HDU 6588 Function 2019杭电多校第一场(莫比乌斯反演)

原题题面

Jerry is fond of functions. He thinks the mystery of the universe is hidden behind the notations, variables and numbers.
Of all functions, he thinks gcd and $\lfloor x\rfloor$ are the most fascinating, and that something combines gcd with truncation should be even more marvelous.
Therefore, he comes up with a problem:
calculate${\sum }_{i=1}^{n}gcd(\lfloor \sqrt[3]{i}\rfloor ,i)mod998244353$

输入格式

The input contains several test cases.
The first line contains an integer $T(1\le T\le 11)$, the number of test cases.
Each of the next $T$ lines contains a integer $n(1\le n\le 10^{21})$, indicating a query.

输出格式

For each test case, output one line containing an integer indicating the corresponding answer.

输入样例

10
64
180
526
267
775
649
749
908
300
255

输出样例

103
327
1069
522
1693
1379
1631
1998
606
492

题面分析

君子报仇一年不晚
对于${\sum }_{i=1}^N(\lfloor \sqrt[3]{i}\rfloor ,i)$
我们可以根据$\lfloor \sqrt[3]{i}\rfloor$的值的不同，把区间拆分开。

- [所附数据]
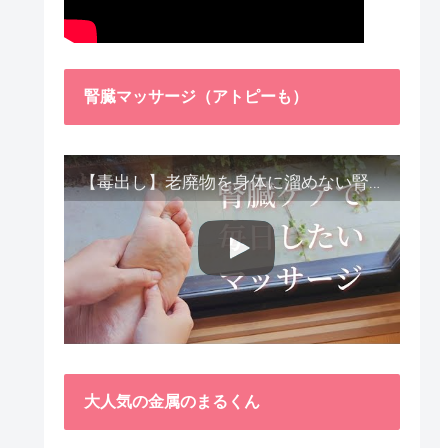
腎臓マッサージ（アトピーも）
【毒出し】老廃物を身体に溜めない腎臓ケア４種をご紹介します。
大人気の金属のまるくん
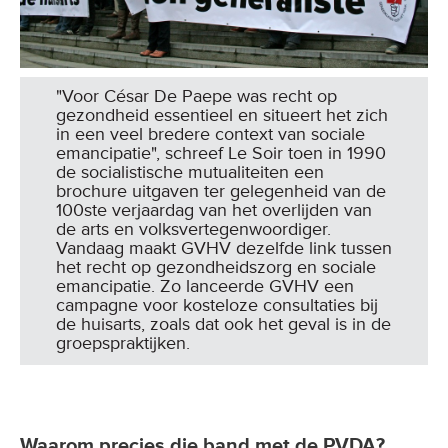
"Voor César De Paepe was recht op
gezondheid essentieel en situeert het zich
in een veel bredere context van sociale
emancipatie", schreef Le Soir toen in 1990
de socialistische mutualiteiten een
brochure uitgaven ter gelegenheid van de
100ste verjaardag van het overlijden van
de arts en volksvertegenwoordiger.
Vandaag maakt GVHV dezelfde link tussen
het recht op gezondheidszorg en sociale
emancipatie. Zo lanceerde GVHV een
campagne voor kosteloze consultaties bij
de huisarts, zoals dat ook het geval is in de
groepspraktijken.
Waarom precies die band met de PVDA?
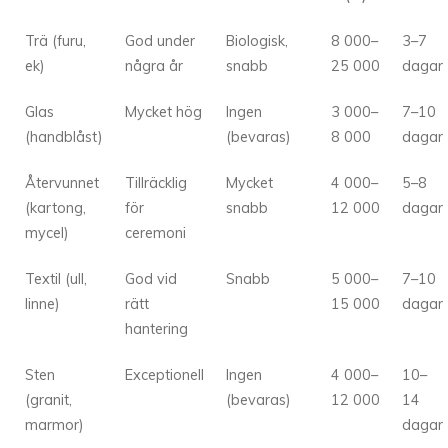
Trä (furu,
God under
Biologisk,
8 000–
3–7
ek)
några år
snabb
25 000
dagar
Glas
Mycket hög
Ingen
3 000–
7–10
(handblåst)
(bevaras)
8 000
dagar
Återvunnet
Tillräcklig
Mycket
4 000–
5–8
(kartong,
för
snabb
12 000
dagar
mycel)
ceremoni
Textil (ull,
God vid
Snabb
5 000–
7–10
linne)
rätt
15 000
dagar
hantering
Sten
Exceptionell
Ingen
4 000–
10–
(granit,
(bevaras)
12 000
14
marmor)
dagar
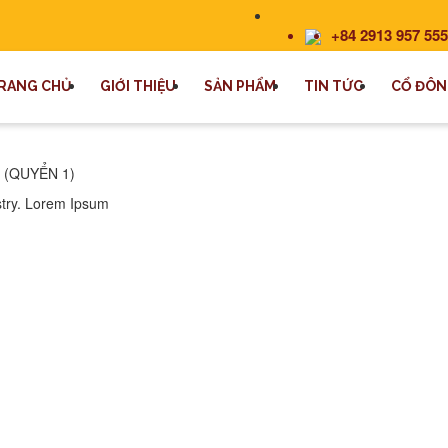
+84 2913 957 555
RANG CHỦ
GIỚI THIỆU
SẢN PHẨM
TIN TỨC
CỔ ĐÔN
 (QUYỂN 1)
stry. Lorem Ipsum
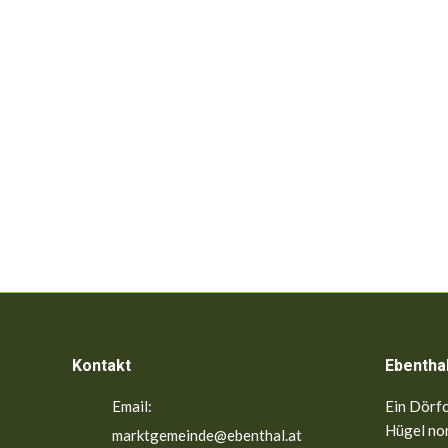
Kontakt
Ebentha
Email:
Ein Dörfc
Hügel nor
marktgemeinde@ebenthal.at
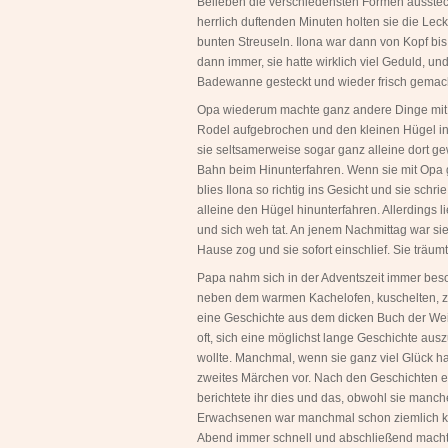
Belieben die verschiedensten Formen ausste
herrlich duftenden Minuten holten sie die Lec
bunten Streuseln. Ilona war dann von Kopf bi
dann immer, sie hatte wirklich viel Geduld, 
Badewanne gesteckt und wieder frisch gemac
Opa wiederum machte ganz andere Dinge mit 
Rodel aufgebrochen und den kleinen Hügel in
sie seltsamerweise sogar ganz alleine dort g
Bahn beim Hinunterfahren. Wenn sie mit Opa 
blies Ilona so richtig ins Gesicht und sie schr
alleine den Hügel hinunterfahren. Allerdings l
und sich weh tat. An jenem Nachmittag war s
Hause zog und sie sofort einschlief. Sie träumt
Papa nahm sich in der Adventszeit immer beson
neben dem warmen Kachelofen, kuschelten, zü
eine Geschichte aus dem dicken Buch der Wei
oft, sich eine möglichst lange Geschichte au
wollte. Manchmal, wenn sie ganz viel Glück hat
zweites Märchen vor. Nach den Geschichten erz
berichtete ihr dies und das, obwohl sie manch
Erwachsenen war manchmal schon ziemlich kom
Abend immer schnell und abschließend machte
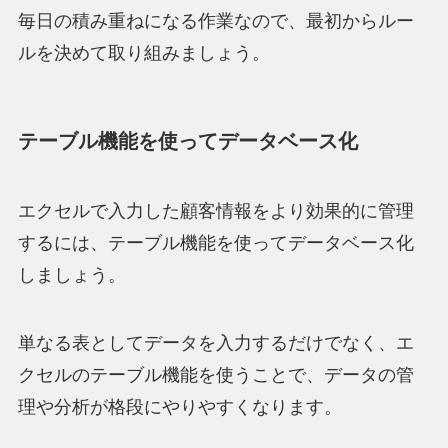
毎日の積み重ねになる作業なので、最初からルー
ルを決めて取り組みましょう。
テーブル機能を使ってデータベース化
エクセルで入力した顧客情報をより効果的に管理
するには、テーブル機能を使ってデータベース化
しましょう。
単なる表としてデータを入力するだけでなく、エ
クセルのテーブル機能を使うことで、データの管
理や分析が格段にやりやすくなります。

- [任务] 逐字抄录 HDU 6588 题解中从“Of all functions, he”到“even more marvelous.”的部分，首尾两处均包括在内。 所附数据与本题无关。

- [答案]
Of all functions, he thinks gcd and $\lfloor x\rfloor$ are the most fascinating, and that something combines gcd with truncation should be even more marvelous.